Ashley Plier  and  Jennifer Cuzzort
The University of Alabama in Huntsville

   In this project, we are investigating frequent webpage access patterns. We know each webpage has a unique URL. Therefore, the set of all URLs over a pre-specified domain can be viewed as a finite set from the alphabet Σ. When users access web pages within this domain, there are two scenarios: in the first scenario, users never use the Back button of their browsers. Then each internet access corresponds to a string over alphabet Σ. Different accesses correspond to different strings over the alphabet Σ. The history of all user webpage accesses can be considered a sequential database of such strings. In the second scenario, users do use the Back button. Then each internet access corresponds to a tree.

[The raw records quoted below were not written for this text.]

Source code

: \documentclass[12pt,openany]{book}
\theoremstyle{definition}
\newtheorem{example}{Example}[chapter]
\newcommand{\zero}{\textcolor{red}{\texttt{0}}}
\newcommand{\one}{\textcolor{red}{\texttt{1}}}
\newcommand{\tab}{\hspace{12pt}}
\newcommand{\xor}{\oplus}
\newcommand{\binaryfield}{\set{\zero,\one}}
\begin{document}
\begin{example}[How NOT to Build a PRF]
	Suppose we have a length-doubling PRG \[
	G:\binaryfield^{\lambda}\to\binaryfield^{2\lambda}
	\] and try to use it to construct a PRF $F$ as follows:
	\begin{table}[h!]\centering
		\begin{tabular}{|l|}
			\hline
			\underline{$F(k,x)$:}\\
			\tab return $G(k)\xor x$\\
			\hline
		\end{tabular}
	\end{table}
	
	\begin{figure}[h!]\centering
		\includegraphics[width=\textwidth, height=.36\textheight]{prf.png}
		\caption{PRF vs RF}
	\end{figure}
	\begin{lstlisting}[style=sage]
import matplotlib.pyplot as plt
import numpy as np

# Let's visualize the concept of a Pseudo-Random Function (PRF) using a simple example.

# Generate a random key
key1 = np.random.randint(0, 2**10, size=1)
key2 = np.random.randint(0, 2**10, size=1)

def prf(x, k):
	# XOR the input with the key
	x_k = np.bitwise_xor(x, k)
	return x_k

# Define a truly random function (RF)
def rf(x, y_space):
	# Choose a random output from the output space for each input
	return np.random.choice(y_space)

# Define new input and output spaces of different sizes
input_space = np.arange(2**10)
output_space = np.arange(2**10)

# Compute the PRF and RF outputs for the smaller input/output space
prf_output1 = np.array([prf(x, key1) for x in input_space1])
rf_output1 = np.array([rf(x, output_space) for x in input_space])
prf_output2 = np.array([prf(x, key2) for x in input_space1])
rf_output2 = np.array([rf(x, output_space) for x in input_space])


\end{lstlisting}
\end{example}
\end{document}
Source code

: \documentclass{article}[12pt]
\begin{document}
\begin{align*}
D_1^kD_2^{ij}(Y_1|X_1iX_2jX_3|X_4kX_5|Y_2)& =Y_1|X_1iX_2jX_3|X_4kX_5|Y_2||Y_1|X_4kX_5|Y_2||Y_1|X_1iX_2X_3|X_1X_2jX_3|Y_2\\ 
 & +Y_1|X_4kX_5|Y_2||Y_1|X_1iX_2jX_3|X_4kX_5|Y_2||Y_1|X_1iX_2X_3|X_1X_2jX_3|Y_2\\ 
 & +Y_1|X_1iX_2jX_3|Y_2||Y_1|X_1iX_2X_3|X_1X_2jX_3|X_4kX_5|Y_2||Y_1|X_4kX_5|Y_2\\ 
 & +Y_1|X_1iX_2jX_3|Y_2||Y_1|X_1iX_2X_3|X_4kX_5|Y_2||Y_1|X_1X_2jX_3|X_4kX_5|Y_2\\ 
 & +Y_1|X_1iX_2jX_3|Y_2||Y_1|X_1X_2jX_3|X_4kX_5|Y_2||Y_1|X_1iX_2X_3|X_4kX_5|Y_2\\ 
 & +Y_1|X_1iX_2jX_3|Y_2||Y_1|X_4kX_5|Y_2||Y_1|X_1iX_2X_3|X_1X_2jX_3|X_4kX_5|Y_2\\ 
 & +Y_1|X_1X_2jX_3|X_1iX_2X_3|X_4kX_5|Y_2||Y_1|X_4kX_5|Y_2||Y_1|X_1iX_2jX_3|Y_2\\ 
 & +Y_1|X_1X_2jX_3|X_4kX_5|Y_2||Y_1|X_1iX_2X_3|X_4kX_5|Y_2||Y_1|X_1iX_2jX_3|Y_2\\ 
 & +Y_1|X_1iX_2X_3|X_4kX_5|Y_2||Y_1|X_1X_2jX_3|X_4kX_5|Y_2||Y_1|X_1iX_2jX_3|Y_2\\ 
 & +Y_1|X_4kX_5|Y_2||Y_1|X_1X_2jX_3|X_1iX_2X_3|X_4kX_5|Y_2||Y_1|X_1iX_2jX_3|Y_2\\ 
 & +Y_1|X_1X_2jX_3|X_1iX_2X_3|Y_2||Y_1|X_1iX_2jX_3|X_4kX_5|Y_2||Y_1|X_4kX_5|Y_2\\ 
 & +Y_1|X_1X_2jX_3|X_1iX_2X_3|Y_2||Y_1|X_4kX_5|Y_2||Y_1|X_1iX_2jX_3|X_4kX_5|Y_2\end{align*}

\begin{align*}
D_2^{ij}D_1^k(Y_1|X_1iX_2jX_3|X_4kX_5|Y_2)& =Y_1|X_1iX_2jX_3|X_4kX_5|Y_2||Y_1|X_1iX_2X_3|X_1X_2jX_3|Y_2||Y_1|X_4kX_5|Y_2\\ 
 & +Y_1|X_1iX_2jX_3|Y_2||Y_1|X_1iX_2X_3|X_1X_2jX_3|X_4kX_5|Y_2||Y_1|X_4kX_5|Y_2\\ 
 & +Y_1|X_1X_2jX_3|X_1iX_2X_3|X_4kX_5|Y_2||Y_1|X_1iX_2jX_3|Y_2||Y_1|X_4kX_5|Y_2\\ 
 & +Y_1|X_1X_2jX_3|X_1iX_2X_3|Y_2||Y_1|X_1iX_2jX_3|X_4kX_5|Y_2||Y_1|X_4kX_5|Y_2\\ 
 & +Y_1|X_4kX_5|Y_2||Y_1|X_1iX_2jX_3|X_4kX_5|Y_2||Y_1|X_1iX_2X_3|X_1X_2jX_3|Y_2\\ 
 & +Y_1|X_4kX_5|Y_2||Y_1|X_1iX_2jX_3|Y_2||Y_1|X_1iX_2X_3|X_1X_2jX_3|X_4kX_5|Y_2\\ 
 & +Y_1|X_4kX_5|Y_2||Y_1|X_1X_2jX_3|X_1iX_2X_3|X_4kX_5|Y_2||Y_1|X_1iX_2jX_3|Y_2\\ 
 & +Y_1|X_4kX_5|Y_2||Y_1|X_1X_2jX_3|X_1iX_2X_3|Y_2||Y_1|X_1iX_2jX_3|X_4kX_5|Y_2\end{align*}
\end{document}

Similarly, the history of all the webpage accesses can be viewed as a tree database.

     Given a database of such an access history, we want to determine the webpage access patterns:  that is, the most frequently accessed web pages, and how they are accessed together. These patterns can be used to analyze the utility and interrelatedness of these web pages.  Using the above sequential database or tree database representing the webpage access history, what we really need to find are frequent substring or sub-tree patterns over the sequential database or the tree database. Our project goal is to implement algorithms which find all such frequent access patterns from the given databases.

    We divided this project into two phases. In the first phase, we will implement an algorithm mining the frequent substrings over a sequential database. In the second phase, first we will use an encoding scheme to encode trees into strings. Then we apply our algorithm from the first phase to find frequent substring candidates. Finally we implement an algorithm to check whether these candidate strings indeed correspond to sub-trees of the given tree databases.